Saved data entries
• • •

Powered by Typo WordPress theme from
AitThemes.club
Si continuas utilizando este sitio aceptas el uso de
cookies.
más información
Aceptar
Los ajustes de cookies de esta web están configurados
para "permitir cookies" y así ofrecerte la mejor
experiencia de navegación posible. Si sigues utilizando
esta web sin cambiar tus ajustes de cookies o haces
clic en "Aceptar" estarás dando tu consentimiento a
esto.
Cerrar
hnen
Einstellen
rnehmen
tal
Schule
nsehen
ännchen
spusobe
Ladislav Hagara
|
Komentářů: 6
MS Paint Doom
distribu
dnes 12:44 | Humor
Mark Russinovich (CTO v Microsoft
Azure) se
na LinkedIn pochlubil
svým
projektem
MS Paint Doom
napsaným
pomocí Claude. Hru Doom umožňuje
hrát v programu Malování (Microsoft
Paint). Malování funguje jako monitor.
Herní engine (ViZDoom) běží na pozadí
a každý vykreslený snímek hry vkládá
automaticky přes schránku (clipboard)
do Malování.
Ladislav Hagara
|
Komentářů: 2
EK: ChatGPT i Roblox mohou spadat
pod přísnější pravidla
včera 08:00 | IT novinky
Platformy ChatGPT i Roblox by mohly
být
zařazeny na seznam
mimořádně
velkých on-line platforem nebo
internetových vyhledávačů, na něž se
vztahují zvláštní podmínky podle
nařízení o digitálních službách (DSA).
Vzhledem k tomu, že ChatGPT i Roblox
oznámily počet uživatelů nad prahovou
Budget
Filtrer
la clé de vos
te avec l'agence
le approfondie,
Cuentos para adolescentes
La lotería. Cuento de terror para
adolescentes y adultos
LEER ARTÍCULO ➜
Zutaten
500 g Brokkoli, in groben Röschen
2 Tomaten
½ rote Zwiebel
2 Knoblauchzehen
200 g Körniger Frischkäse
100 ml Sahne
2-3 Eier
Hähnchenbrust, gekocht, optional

• • •

In the entries above, count each line that includes "Microsoft" and report the total with no other text.

2